> [Task objective]:
Write down nothing except how many lines in the entries contain "round".

> [Dataset content]:
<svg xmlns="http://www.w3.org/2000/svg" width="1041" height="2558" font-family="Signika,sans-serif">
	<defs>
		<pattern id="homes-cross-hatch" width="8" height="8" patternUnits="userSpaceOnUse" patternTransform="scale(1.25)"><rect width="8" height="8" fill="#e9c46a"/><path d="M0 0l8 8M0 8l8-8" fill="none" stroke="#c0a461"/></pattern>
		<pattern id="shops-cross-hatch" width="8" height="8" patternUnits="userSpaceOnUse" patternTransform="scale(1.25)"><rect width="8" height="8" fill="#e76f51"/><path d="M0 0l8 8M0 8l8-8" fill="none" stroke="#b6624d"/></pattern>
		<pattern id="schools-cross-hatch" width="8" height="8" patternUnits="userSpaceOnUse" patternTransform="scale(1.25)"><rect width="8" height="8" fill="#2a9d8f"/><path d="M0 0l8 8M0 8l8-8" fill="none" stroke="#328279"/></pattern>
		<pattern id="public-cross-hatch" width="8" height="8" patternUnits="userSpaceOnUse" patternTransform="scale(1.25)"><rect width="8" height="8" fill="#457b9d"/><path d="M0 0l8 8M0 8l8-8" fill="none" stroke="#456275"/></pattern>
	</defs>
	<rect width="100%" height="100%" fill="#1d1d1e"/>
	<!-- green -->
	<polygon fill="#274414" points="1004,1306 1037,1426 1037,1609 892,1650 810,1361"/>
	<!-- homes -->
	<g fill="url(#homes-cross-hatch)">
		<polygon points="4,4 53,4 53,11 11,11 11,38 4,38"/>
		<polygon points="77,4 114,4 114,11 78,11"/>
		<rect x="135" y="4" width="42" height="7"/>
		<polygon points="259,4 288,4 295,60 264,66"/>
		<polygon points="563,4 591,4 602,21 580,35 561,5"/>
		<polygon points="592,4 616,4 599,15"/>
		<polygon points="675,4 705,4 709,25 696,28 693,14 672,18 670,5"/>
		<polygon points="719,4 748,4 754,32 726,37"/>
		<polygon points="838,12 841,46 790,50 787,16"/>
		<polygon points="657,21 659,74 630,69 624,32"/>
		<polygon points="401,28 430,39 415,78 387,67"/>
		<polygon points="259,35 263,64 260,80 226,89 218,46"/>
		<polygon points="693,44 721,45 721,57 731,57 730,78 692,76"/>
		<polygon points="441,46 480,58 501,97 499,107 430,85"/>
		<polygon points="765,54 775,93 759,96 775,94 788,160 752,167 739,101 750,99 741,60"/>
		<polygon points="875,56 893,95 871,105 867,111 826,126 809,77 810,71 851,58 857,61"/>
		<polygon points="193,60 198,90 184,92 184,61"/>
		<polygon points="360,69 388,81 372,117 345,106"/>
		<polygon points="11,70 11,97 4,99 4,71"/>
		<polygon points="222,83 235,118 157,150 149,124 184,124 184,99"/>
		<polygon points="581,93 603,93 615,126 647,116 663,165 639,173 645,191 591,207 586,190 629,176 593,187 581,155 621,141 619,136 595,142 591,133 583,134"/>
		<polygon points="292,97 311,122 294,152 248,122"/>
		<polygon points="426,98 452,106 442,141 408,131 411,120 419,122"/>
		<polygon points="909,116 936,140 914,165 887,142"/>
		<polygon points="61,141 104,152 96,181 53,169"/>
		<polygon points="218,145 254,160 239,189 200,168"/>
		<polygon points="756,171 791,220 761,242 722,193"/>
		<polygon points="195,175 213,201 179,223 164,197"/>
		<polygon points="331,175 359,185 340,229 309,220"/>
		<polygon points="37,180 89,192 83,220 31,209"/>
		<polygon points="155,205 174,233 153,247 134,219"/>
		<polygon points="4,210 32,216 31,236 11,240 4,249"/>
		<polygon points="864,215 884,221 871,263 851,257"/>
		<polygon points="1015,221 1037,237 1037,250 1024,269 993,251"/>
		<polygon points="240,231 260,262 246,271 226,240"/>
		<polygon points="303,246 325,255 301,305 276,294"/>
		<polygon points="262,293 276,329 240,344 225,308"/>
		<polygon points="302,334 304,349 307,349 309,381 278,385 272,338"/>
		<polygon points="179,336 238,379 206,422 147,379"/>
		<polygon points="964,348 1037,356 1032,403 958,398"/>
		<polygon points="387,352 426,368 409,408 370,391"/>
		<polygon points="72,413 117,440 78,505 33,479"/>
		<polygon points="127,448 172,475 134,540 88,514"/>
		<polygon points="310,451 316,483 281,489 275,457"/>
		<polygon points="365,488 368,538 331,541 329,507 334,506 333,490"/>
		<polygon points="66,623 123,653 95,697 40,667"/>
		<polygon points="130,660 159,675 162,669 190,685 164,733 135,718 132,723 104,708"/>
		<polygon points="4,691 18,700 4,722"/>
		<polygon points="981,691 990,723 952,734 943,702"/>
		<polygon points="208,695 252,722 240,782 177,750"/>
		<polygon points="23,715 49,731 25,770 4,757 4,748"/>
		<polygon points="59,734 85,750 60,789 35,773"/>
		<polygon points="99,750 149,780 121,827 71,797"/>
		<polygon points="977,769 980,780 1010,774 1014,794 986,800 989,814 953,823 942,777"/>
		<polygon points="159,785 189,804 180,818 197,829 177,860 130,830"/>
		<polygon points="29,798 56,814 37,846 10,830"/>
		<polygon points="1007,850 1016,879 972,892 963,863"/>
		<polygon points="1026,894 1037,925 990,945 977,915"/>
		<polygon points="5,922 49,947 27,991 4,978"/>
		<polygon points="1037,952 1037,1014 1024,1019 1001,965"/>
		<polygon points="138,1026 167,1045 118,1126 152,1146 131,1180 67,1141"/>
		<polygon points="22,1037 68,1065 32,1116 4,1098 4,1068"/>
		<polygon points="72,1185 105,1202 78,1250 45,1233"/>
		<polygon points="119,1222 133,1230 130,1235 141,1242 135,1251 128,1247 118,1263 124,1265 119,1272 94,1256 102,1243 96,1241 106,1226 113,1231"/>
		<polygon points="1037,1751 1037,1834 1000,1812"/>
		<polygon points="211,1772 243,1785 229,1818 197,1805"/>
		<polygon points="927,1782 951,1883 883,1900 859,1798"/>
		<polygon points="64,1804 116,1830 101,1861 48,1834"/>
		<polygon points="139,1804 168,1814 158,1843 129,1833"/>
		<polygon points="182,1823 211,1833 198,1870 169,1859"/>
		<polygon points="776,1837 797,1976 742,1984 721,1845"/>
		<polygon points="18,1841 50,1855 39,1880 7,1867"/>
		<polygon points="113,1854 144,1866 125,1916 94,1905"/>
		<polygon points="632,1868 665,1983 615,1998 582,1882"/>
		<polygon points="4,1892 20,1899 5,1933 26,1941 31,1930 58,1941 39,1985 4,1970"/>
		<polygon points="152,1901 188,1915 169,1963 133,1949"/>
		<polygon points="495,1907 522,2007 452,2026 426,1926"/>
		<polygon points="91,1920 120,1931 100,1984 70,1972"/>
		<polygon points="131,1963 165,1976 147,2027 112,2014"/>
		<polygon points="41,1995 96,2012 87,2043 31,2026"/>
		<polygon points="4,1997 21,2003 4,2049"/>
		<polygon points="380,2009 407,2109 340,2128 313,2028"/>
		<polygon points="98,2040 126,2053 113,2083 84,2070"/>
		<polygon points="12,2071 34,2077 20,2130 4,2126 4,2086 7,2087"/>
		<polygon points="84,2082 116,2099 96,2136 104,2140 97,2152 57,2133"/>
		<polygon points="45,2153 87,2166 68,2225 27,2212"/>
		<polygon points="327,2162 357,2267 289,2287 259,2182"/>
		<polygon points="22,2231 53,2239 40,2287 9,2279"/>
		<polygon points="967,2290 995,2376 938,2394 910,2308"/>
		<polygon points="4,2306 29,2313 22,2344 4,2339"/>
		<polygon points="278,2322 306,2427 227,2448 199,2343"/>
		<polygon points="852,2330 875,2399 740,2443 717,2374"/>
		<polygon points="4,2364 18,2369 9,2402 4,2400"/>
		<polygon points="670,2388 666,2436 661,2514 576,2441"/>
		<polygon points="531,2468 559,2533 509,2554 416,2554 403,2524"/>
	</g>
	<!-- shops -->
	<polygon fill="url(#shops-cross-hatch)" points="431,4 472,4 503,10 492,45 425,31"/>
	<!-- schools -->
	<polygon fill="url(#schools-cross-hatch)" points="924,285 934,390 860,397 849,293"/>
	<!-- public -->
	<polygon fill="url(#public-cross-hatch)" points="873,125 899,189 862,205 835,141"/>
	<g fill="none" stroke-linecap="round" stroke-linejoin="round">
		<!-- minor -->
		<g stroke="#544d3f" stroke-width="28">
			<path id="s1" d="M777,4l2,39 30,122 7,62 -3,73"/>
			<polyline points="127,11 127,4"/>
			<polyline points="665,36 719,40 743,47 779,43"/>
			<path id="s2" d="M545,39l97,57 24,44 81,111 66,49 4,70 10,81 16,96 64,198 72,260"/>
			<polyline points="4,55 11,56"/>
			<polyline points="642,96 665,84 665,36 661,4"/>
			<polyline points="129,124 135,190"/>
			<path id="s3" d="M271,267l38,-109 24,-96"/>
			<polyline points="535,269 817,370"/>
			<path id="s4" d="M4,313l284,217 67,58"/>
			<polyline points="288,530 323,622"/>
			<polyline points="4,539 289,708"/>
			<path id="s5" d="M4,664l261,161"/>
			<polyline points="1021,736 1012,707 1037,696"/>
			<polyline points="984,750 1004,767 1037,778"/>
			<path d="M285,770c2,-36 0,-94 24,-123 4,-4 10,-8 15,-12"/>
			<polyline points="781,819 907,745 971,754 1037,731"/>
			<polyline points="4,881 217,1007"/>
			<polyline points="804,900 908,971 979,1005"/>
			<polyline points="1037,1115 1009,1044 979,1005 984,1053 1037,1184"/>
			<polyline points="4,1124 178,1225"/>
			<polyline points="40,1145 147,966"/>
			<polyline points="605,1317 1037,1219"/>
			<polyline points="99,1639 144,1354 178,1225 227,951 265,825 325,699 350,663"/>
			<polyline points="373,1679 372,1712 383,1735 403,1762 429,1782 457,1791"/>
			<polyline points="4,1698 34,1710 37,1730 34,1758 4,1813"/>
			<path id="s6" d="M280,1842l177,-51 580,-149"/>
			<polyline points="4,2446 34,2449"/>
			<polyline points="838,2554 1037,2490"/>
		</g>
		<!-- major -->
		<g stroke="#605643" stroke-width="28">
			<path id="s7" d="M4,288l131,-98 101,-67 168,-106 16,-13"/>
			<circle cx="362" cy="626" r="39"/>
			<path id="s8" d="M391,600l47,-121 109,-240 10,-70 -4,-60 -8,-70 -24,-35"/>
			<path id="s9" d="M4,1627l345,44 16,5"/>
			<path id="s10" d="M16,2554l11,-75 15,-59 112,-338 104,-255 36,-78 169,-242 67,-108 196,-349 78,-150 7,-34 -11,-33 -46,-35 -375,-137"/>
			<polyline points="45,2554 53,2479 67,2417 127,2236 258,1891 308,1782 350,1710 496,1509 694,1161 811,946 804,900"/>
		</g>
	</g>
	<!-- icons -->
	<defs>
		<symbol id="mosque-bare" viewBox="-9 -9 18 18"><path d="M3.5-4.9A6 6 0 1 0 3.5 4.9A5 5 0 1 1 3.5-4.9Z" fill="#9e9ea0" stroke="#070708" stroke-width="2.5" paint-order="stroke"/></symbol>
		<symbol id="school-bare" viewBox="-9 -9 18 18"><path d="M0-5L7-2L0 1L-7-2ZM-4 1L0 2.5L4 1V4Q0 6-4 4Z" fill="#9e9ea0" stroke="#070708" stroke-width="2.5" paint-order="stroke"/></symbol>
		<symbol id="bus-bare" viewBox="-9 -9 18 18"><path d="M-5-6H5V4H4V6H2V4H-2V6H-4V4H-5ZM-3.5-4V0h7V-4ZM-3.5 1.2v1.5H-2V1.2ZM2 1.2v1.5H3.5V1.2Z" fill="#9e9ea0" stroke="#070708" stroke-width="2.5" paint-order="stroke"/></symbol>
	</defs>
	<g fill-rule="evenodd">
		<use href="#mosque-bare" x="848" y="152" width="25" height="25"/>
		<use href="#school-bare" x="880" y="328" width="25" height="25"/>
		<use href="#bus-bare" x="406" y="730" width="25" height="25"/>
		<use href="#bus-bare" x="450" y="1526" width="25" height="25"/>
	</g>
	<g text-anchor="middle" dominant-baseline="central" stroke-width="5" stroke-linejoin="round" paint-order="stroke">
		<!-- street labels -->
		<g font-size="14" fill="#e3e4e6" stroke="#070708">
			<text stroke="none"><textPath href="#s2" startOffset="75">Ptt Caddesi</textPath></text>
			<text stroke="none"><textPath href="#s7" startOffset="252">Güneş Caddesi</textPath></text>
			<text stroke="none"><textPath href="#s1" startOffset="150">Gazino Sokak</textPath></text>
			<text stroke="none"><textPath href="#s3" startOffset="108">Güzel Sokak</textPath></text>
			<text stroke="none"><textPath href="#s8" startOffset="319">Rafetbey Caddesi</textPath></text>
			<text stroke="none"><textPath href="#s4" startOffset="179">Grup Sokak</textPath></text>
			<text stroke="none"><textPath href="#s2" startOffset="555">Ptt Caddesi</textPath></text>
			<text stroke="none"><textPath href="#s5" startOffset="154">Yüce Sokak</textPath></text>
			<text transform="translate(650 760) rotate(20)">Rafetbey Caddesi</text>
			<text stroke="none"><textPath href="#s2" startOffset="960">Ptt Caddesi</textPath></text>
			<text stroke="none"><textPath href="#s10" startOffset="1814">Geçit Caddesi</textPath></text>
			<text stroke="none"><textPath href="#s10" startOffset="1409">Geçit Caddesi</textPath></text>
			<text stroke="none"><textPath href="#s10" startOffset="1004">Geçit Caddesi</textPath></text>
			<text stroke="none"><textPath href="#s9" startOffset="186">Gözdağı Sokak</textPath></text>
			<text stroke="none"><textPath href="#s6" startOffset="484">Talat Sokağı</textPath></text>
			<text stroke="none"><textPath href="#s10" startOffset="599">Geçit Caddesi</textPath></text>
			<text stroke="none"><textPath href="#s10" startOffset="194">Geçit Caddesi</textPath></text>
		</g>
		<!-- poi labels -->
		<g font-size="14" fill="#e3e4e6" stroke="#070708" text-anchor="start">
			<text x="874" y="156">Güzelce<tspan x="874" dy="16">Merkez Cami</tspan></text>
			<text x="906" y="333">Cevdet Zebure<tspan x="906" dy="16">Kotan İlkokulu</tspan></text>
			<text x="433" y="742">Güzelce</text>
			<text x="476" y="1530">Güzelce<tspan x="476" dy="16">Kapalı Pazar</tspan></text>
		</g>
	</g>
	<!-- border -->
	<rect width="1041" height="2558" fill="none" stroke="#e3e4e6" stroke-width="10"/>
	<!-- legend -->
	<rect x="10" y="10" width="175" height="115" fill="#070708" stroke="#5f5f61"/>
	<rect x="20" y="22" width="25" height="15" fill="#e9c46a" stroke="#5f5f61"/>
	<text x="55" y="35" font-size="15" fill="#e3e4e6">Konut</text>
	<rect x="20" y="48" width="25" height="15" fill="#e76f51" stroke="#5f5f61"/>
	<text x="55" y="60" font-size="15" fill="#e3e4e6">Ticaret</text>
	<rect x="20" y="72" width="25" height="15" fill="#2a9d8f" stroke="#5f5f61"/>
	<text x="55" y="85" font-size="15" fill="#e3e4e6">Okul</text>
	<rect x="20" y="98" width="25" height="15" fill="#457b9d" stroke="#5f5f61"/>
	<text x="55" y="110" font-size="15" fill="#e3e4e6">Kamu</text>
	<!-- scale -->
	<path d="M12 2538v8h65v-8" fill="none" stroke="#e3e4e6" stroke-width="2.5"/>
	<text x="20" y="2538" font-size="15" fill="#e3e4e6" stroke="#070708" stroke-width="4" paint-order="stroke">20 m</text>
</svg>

> [Exercise solution]:
2